The report says it is "extremely concerning" that these core systems were "still at an early stage" and that the government must as a result "provide swift assurance" that the shift to the new system "will not leave the benefit system vulnerable to fraud."
"We heard evidence that ICT [information and communications technology] systems for fraud detection within Universal Credit were still at an early stage in their development," Labor Opposition member Clive Betts said. With implementation of the new program already in progress, the government has to reassure the public that fraud detection won't fall through the cracks, "and it must do so urgently," he said.
The part of British central government responsible for implementing the new system, the Department for Work and Pensions, says such fears are unfounded. In fact, far from raising the risk of more fraud, a spokesperson for the department told the BBC that Universal Credit will cut fraud by £200 million ($306 million) a year.
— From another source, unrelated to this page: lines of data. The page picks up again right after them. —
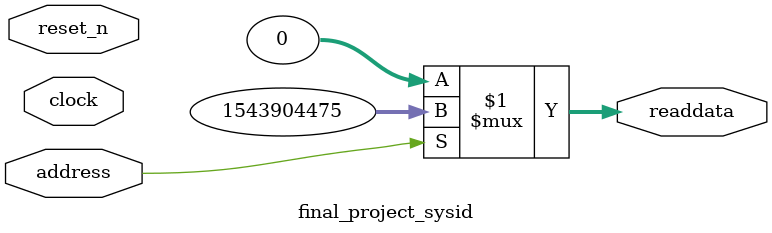
<source format=v>



// synthesis translate_off
`timescale 1ns / 1ps
// synthesis translate_on

// turn off superfluous verilog processor warnings 
// altera message_level Level1 
// altera message_off 10034 10035 10036 10037 10230 10240 10030 

module final_project_sysid (
               // inputs:
                address,
                clock,
                reset_n,

               // outputs:
                readdata
             )
;

  output  [ 31: 0] readdata;
  input            address;
  input            clock;
  input            reset_n;

  wire    [ 31: 0] readdata;
  //control_slave, which is an e_avalon_slave
  assign readdata = address ? 1543904475 : 0;

endmodule



</source>
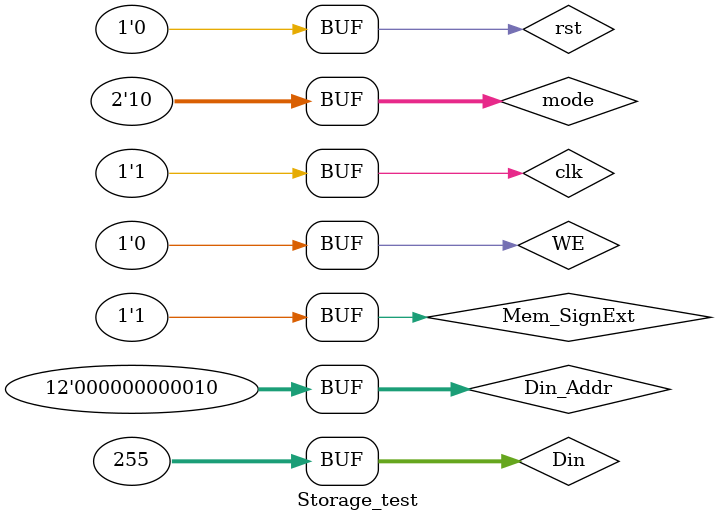
<source format=v>
`timescale 1ns / 1ps

module Storage_test();
    reg [11:0]Din_Addr;
    reg [31:0]Din;
    reg Mem_SignExt,WE,clk,rst;
    reg [1:0]mode;
    wire [31:0]Dout;
    
    initial
    begin
    //清零
        clk <= 0;
        Din_Addr <= 11'b00000000000;
        Din <= 32'h00000000;
        Mem_SignExt <= 0;
        WE <= 0;
        rst <= 1;
        mode <= 2'b00;
        
        //写入数据
        #30
        clk <= 1;
        Din_Addr <= 11'b00000000000;
        Din <= 32'h11111111;
        Mem_SignExt <= 0;
        WE <= 1;
        rst <= 0;
        mode <= 2'b00;
        #10 clk <= 0;
        
        #30
        clk <= 1;
        Din_Addr <= 11'b00000000000;
        Din <= 32'h000000ef;
        Mem_SignExt <= 0;
        WE <= 0;
        rst <= 0;
        mode <= 2'b00;
        #10 clk <= 0;
        
        //测试输出
        #30
        clk <= 1;
        Din_Addr <= 11'b00000000000;
        Din <= 32'h000000ff;
        Mem_SignExt <= 0;
        WE <= 0;
        rst <= 0;
        mode <= 2'b00;
        #10 clk <= 0;
        //理想输出应为11111111
        
        #30
        clk <= 1;
        Din_Addr <= 11'b00000000000;
        Din <= 32'h000000ff;
        Mem_SignExt <= 1;
        WE <= 0;
        rst <= 0;
        mode <= 2'b01;
        #10 clk <= 0;
        //理想输出应为00001111
        
        #30
        clk <= 1;
        Din_Addr <= 11'b00000000000;
        Din <= 32'h000000ff;
        Mem_SignExt <= 1;
        WE <= 0;
        rst <= 0;
        mode <= 2'b10;
        #10 clk <= 0;
        //理想输出应为00001111
        
        #30
        clk <= 1;
        Din_Addr <= 11'b00000000010;
        Din <= 32'h000000ff;
        Mem_SignExt <= 1;
        WE <= 0;
        rst <= 0;
        mode <= 2'b10;
        #10 clk <= 0;
        //理想输出应为00001111
        #30 clk <= 1;
        
    end
    
    Storage Test(
        .addr(Din_Addr),
        .din(Din),
        .mode(mode),
        .we(WE),
        .clk(clk),
        .rst(rst),
        .dout(Dout)
    );
    
endmodule

</source>
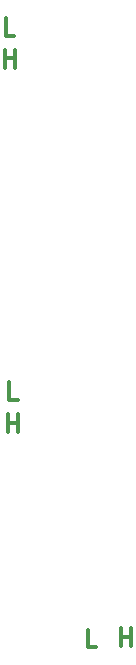
<source format=gbr>
%TF.GenerationSoftware,KiCad,Pcbnew,(5.1.12)-1*%
%TF.CreationDate,2024-02-12T03:14:50+09:00*%
%TF.ProjectId,imu_led_connect,696d755f-6c65-4645-9f63-6f6e6e656374,rev?*%
%TF.SameCoordinates,Original*%
%TF.FileFunction,Legend,Bot*%
%TF.FilePolarity,Positive*%
%FSLAX46Y46*%
G04 Gerber Fmt 4.6, Leading zero omitted, Abs format (unit mm)*
G04 Created by KiCad (PCBNEW (5.1.12)-1) date 2024-02-12 03:14:50*
%MOMM*%
%LPD*%
G01*
G04 APERTURE LIST*
%ADD10C,0.300000*%
G04 APERTURE END LIST*
D10*
X89489285Y-88628571D02*
X88775000Y-88628571D01*
X88775000Y-87128571D01*
X88696428Y-91353571D02*
X88696428Y-89853571D01*
X88696428Y-90567857D02*
X89553571Y-90567857D01*
X89553571Y-91353571D02*
X89553571Y-89853571D01*
X96164285Y-109578571D02*
X95450000Y-109578571D01*
X95450000Y-108078571D01*
X98246428Y-109478571D02*
X98246428Y-107978571D01*
X98246428Y-108692857D02*
X99103571Y-108692857D01*
X99103571Y-109478571D02*
X99103571Y-107978571D01*
X89214285Y-57778571D02*
X88500000Y-57778571D01*
X88500000Y-56278571D01*
X88421428Y-60503571D02*
X88421428Y-59003571D01*
X88421428Y-59717857D02*
X89278571Y-59717857D01*
X89278571Y-60503571D02*
X89278571Y-59003571D01*
M02*

</source>
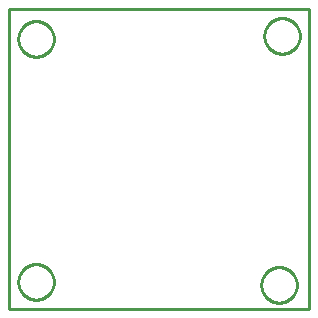
<source format=gbr>
G04 EAGLE Gerber X2 export*
%TF.Part,Single*%
%TF.FileFunction,Profile,NP*%
%TF.FilePolarity,Positive*%
%TF.GenerationSoftware,Autodesk,EAGLE,9.1.2*%
%TF.CreationDate,2020-01-29T09:53:54Z*%
G75*
%MOMM*%
%FSLAX34Y34*%
%LPD*%
%AMOC8*
5,1,8,0,0,1.08239X$1,22.5*%
G01*
%ADD10C,0.254000*%


D10*
X0Y0D02*
X254087Y0D01*
X254087Y253900D01*
X0Y253900D01*
X0Y0D01*
X37860Y228064D02*
X37784Y226996D01*
X37631Y225935D01*
X37403Y224888D01*
X37101Y223860D01*
X36727Y222856D01*
X36282Y221881D01*
X35768Y220941D01*
X35189Y220040D01*
X34547Y219182D01*
X33845Y218372D01*
X33088Y217615D01*
X32278Y216913D01*
X31420Y216271D01*
X30519Y215692D01*
X29579Y215178D01*
X28604Y214733D01*
X27600Y214359D01*
X26572Y214057D01*
X25525Y213829D01*
X24464Y213676D01*
X23396Y213600D01*
X22324Y213600D01*
X21256Y213676D01*
X20195Y213829D01*
X19148Y214057D01*
X18120Y214359D01*
X17116Y214733D01*
X16141Y215178D01*
X15201Y215692D01*
X14300Y216271D01*
X13442Y216913D01*
X12632Y217615D01*
X11875Y218372D01*
X11173Y219182D01*
X10531Y220040D01*
X9952Y220941D01*
X9438Y221881D01*
X8993Y222856D01*
X8619Y223860D01*
X8317Y224888D01*
X8089Y225935D01*
X7936Y226996D01*
X7860Y228064D01*
X7860Y229136D01*
X7936Y230204D01*
X8089Y231265D01*
X8317Y232312D01*
X8619Y233340D01*
X8993Y234344D01*
X9438Y235319D01*
X9952Y236259D01*
X10531Y237160D01*
X11173Y238018D01*
X11875Y238828D01*
X12632Y239585D01*
X13442Y240287D01*
X14300Y240929D01*
X15201Y241508D01*
X16141Y242022D01*
X17116Y242467D01*
X18120Y242841D01*
X19148Y243143D01*
X20195Y243371D01*
X21256Y243524D01*
X22324Y243600D01*
X23396Y243600D01*
X24464Y243524D01*
X25525Y243371D01*
X26572Y243143D01*
X27600Y242841D01*
X28604Y242467D01*
X29579Y242022D01*
X30519Y241508D01*
X31420Y240929D01*
X32278Y240287D01*
X33088Y239585D01*
X33845Y238828D01*
X34547Y238018D01*
X35189Y237160D01*
X35768Y236259D01*
X36282Y235319D01*
X36727Y234344D01*
X37101Y233340D01*
X37403Y232312D01*
X37631Y231265D01*
X37784Y230204D01*
X37860Y229136D01*
X37860Y228064D01*
X246140Y230604D02*
X246064Y229536D01*
X245911Y228475D01*
X245683Y227428D01*
X245381Y226400D01*
X245007Y225396D01*
X244562Y224421D01*
X244048Y223481D01*
X243469Y222580D01*
X242827Y221722D01*
X242125Y220912D01*
X241368Y220155D01*
X240558Y219453D01*
X239700Y218811D01*
X238799Y218232D01*
X237859Y217718D01*
X236884Y217273D01*
X235880Y216899D01*
X234852Y216597D01*
X233805Y216369D01*
X232744Y216216D01*
X231676Y216140D01*
X230604Y216140D01*
X229536Y216216D01*
X228475Y216369D01*
X227428Y216597D01*
X226400Y216899D01*
X225396Y217273D01*
X224421Y217718D01*
X223481Y218232D01*
X222580Y218811D01*
X221722Y219453D01*
X220912Y220155D01*
X220155Y220912D01*
X219453Y221722D01*
X218811Y222580D01*
X218232Y223481D01*
X217718Y224421D01*
X217273Y225396D01*
X216899Y226400D01*
X216597Y227428D01*
X216369Y228475D01*
X216216Y229536D01*
X216140Y230604D01*
X216140Y231676D01*
X216216Y232744D01*
X216369Y233805D01*
X216597Y234852D01*
X216899Y235880D01*
X217273Y236884D01*
X217718Y237859D01*
X218232Y238799D01*
X218811Y239700D01*
X219453Y240558D01*
X220155Y241368D01*
X220912Y242125D01*
X221722Y242827D01*
X222580Y243469D01*
X223481Y244048D01*
X224421Y244562D01*
X225396Y245007D01*
X226400Y245381D01*
X227428Y245683D01*
X228475Y245911D01*
X229536Y246064D01*
X230604Y246140D01*
X231676Y246140D01*
X232744Y246064D01*
X233805Y245911D01*
X234852Y245683D01*
X235880Y245381D01*
X236884Y245007D01*
X237859Y244562D01*
X238799Y244048D01*
X239700Y243469D01*
X240558Y242827D01*
X241368Y242125D01*
X242125Y241368D01*
X242827Y240558D01*
X243469Y239700D01*
X244048Y238799D01*
X244562Y237859D01*
X245007Y236884D01*
X245381Y235880D01*
X245683Y234852D01*
X245911Y233805D01*
X246064Y232744D01*
X246140Y231676D01*
X246140Y230604D01*
X243600Y19784D02*
X243524Y18716D01*
X243371Y17655D01*
X243143Y16608D01*
X242841Y15580D01*
X242467Y14576D01*
X242022Y13601D01*
X241508Y12661D01*
X240929Y11760D01*
X240287Y10902D01*
X239585Y10092D01*
X238828Y9335D01*
X238018Y8633D01*
X237160Y7991D01*
X236259Y7412D01*
X235319Y6898D01*
X234344Y6453D01*
X233340Y6079D01*
X232312Y5777D01*
X231265Y5549D01*
X230204Y5396D01*
X229136Y5320D01*
X228064Y5320D01*
X226996Y5396D01*
X225935Y5549D01*
X224888Y5777D01*
X223860Y6079D01*
X222856Y6453D01*
X221881Y6898D01*
X220941Y7412D01*
X220040Y7991D01*
X219182Y8633D01*
X218372Y9335D01*
X217615Y10092D01*
X216913Y10902D01*
X216271Y11760D01*
X215692Y12661D01*
X215178Y13601D01*
X214733Y14576D01*
X214359Y15580D01*
X214057Y16608D01*
X213829Y17655D01*
X213676Y18716D01*
X213600Y19784D01*
X213600Y20856D01*
X213676Y21924D01*
X213829Y22985D01*
X214057Y24032D01*
X214359Y25060D01*
X214733Y26064D01*
X215178Y27039D01*
X215692Y27979D01*
X216271Y28880D01*
X216913Y29738D01*
X217615Y30548D01*
X218372Y31305D01*
X219182Y32007D01*
X220040Y32649D01*
X220941Y33228D01*
X221881Y33742D01*
X222856Y34187D01*
X223860Y34561D01*
X224888Y34863D01*
X225935Y35091D01*
X226996Y35244D01*
X228064Y35320D01*
X229136Y35320D01*
X230204Y35244D01*
X231265Y35091D01*
X232312Y34863D01*
X233340Y34561D01*
X234344Y34187D01*
X235319Y33742D01*
X236259Y33228D01*
X237160Y32649D01*
X238018Y32007D01*
X238828Y31305D01*
X239585Y30548D01*
X240287Y29738D01*
X240929Y28880D01*
X241508Y27979D01*
X242022Y27039D01*
X242467Y26064D01*
X242841Y25060D01*
X243143Y24032D01*
X243371Y22985D01*
X243524Y21924D01*
X243600Y20856D01*
X243600Y19784D01*
X37860Y22324D02*
X37784Y21256D01*
X37631Y20195D01*
X37403Y19148D01*
X37101Y18120D01*
X36727Y17116D01*
X36282Y16141D01*
X35768Y15201D01*
X35189Y14300D01*
X34547Y13442D01*
X33845Y12632D01*
X33088Y11875D01*
X32278Y11173D01*
X31420Y10531D01*
X30519Y9952D01*
X29579Y9438D01*
X28604Y8993D01*
X27600Y8619D01*
X26572Y8317D01*
X25525Y8089D01*
X24464Y7936D01*
X23396Y7860D01*
X22324Y7860D01*
X21256Y7936D01*
X20195Y8089D01*
X19148Y8317D01*
X18120Y8619D01*
X17116Y8993D01*
X16141Y9438D01*
X15201Y9952D01*
X14300Y10531D01*
X13442Y11173D01*
X12632Y11875D01*
X11875Y12632D01*
X11173Y13442D01*
X10531Y14300D01*
X9952Y15201D01*
X9438Y16141D01*
X8993Y17116D01*
X8619Y18120D01*
X8317Y19148D01*
X8089Y20195D01*
X7936Y21256D01*
X7860Y22324D01*
X7860Y23396D01*
X7936Y24464D01*
X8089Y25525D01*
X8317Y26572D01*
X8619Y27600D01*
X8993Y28604D01*
X9438Y29579D01*
X9952Y30519D01*
X10531Y31420D01*
X11173Y32278D01*
X11875Y33088D01*
X12632Y33845D01*
X13442Y34547D01*
X14300Y35189D01*
X15201Y35768D01*
X16141Y36282D01*
X17116Y36727D01*
X18120Y37101D01*
X19148Y37403D01*
X20195Y37631D01*
X21256Y37784D01*
X22324Y37860D01*
X23396Y37860D01*
X24464Y37784D01*
X25525Y37631D01*
X26572Y37403D01*
X27600Y37101D01*
X28604Y36727D01*
X29579Y36282D01*
X30519Y35768D01*
X31420Y35189D01*
X32278Y34547D01*
X33088Y33845D01*
X33845Y33088D01*
X34547Y32278D01*
X35189Y31420D01*
X35768Y30519D01*
X36282Y29579D01*
X36727Y28604D01*
X37101Y27600D01*
X37403Y26572D01*
X37631Y25525D01*
X37784Y24464D01*
X37860Y23396D01*
X37860Y22324D01*
M02*

</source>
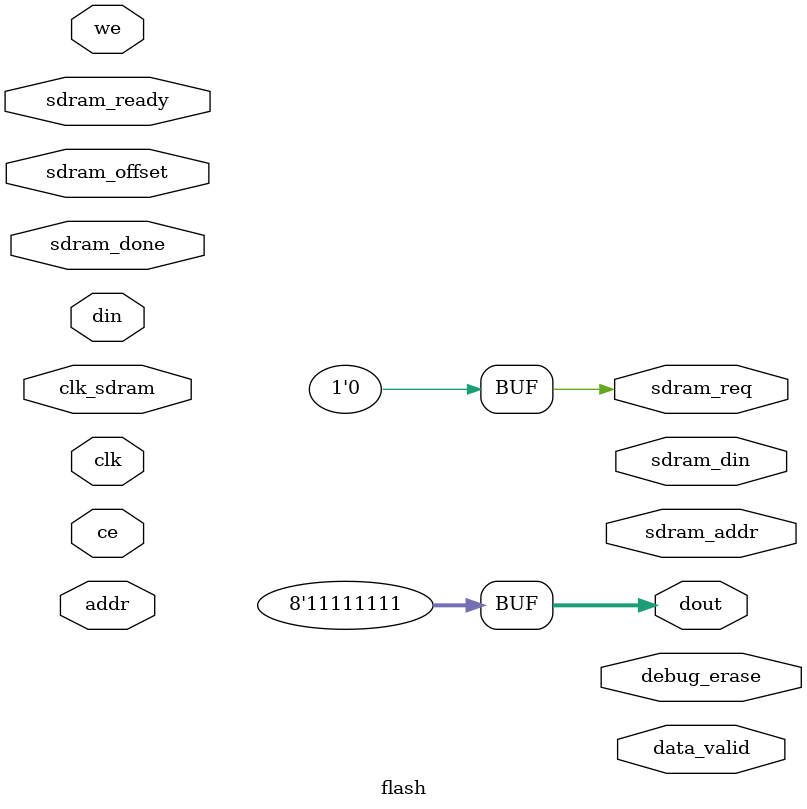
<source format=sv>
module flash (
	input             clk,
	input             clk_sdram,
	input      [22:0] addr,
	input       [7:0] din,
	output      [7:0] dout,
	output            data_valid,
	input             we,
	input             ce,
	input             sdram_ready,
	input             sdram_done,
	output reg [26:0] sdram_addr,
	output reg  [7:0] sdram_din,
	output reg        sdram_req,
	input      [26:0] sdram_offset,
	output            debug_erase
);

assign sdram_req = 1'b0;
assign dout = '1;

endmodule

</source>
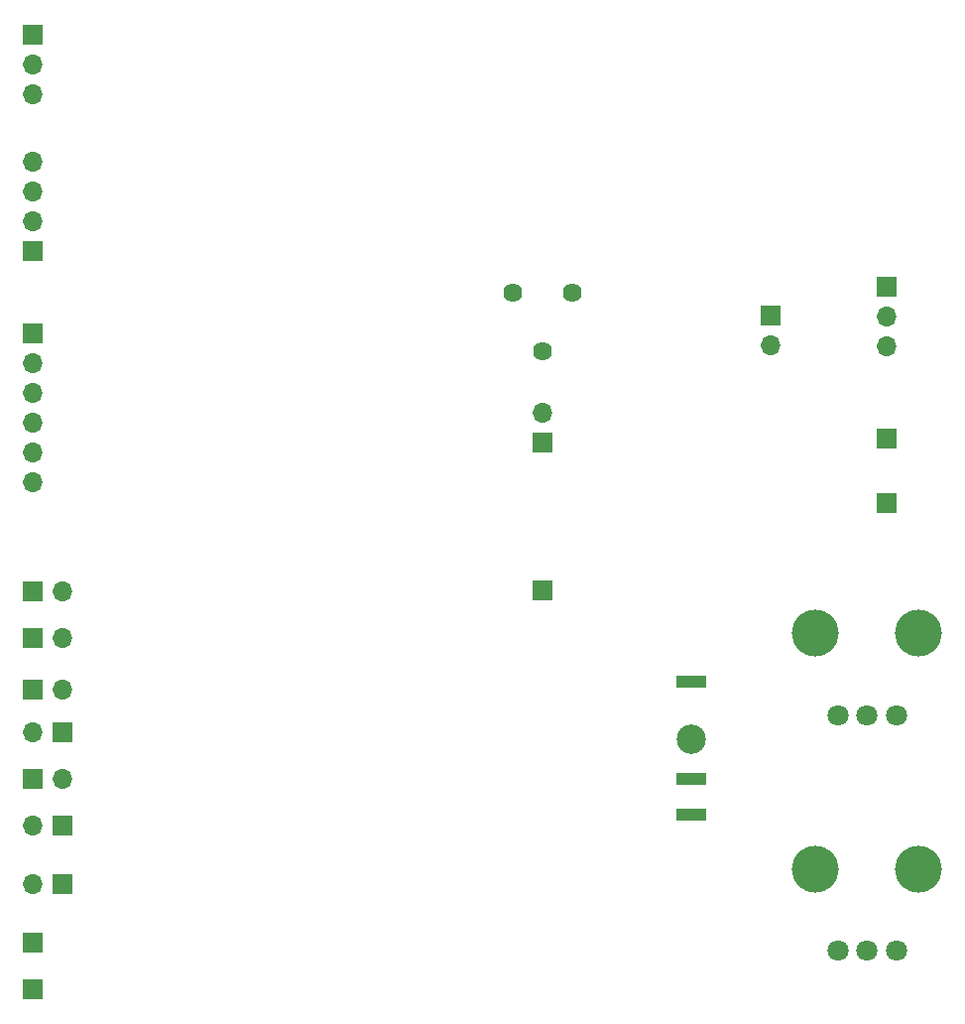
<source format=gbr>
%TF.GenerationSoftware,KiCad,Pcbnew,(6.0.8)*%
%TF.CreationDate,2022-10-24T12:17:12+01:00*%
%TF.ProjectId,VCO_Test,56434f5f-5465-4737-942e-6b696361645f,rev?*%
%TF.SameCoordinates,Original*%
%TF.FileFunction,Soldermask,Bot*%
%TF.FilePolarity,Negative*%
%FSLAX46Y46*%
G04 Gerber Fmt 4.6, Leading zero omitted, Abs format (unit mm)*
G04 Created by KiCad (PCBNEW (6.0.8)) date 2022-10-24 12:17:12*
%MOMM*%
%LPD*%
G01*
G04 APERTURE LIST*
%ADD10O,1.700000X1.700000*%
%ADD11R,1.700000X1.700000*%
%ADD12C,4.000000*%
%ADD13C,1.800000*%
%ADD14C,1.620000*%
%ADD15C,2.500000*%
%ADD16R,2.500000X1.000000*%
G04 APERTURE END LIST*
D10*
%TO.C,J3*%
X106300000Y-84935000D03*
D11*
X106300000Y-87475000D03*
%TD*%
%TO.C,J1*%
X62800000Y-78200000D03*
D10*
X62800000Y-80740000D03*
X62800000Y-83280000D03*
X62800000Y-85820000D03*
X62800000Y-88360000D03*
X62800000Y-90900000D03*
%TD*%
D11*
%TO.C,J11*%
X135700000Y-87200000D03*
%TD*%
%TO.C,J10*%
X135700000Y-92700000D03*
%TD*%
%TO.C,J9*%
X106300000Y-100100000D03*
%TD*%
%TO.C,J8*%
X62800000Y-71200000D03*
D10*
X62800000Y-68660000D03*
X62800000Y-66120000D03*
X62800000Y-63580000D03*
%TD*%
D11*
%TO.C,J7*%
X62800000Y-52700000D03*
D10*
X62800000Y-55240000D03*
X62800000Y-57780000D03*
%TD*%
D11*
%TO.C,JP2*%
X135700000Y-74200000D03*
D10*
X135700000Y-76740000D03*
X135700000Y-79280000D03*
%TD*%
D12*
%TO.C,RV2*%
X129600000Y-103800000D03*
X138400000Y-103800000D03*
D13*
X136500000Y-110800000D03*
X134000000Y-110800000D03*
X131500000Y-110800000D03*
%TD*%
D10*
%TO.C,JP7*%
X62800000Y-120200000D03*
D11*
X65340000Y-120200000D03*
%TD*%
%TO.C,J6*%
X62800000Y-134200000D03*
%TD*%
%TO.C,J5*%
X62800000Y-130200000D03*
%TD*%
D10*
%TO.C,JP5*%
X62800000Y-112200000D03*
D11*
X65340000Y-112200000D03*
%TD*%
%TO.C,JP3*%
X62800000Y-100200000D03*
D10*
X65340000Y-100200000D03*
%TD*%
D11*
%TO.C,JP6*%
X62800000Y-108600000D03*
D10*
X65340000Y-108600000D03*
%TD*%
D14*
%TO.C,R2*%
X103800000Y-74700000D03*
X106300000Y-79700000D03*
X108800000Y-74700000D03*
%TD*%
D11*
%TO.C,JP4*%
X62800000Y-104200000D03*
D10*
X65340000Y-104200000D03*
%TD*%
%TO.C,JP9*%
X62800000Y-125200000D03*
D11*
X65340000Y-125200000D03*
%TD*%
%TO.C,JP8*%
X62800000Y-116200000D03*
D10*
X65340000Y-116200000D03*
%TD*%
D12*
%TO.C,RV1*%
X138400000Y-123900000D03*
X129600000Y-123900000D03*
D13*
X136500000Y-130900000D03*
X134000000Y-130900000D03*
X131500000Y-130900000D03*
%TD*%
D15*
%TO.C,J2*%
X119000000Y-112800000D03*
D16*
X119000000Y-119280000D03*
X119000000Y-116180000D03*
X119000000Y-107880000D03*
%TD*%
D11*
%TO.C,JP1*%
X125800000Y-76700000D03*
D10*
X125800000Y-79240000D03*
%TD*%
M02*

</source>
Official British state figures put the annual loss of public money due to fraud or waste as high as £21 billion ($32 billion).
But at least some parts of the U.K. hi-tech community agree there is a basis for Parliament's warning. "MPs are absolutely right to warn that the Universal Credit system presents a serious fraud risk," said Ross Parsell, director of cybersecurity at the U.K. arm of French IT firm Thales. "A question mark still remains over whether the government will be able to verify, manage and protect the identity of claimants. We are yet to have a government system that pays money to the public: if a high percentage of transactions are fraudulent, the government could come under severe pressure," he warned.
Parsell said that, for example, with 1.56 million people claiming Jobseeker’s Allowance, one of the benefits to be replaced by Universal Credit, just that element of welfare presents a potential £4.56 billion ($6.94 billion) fraud risk over the course of a year.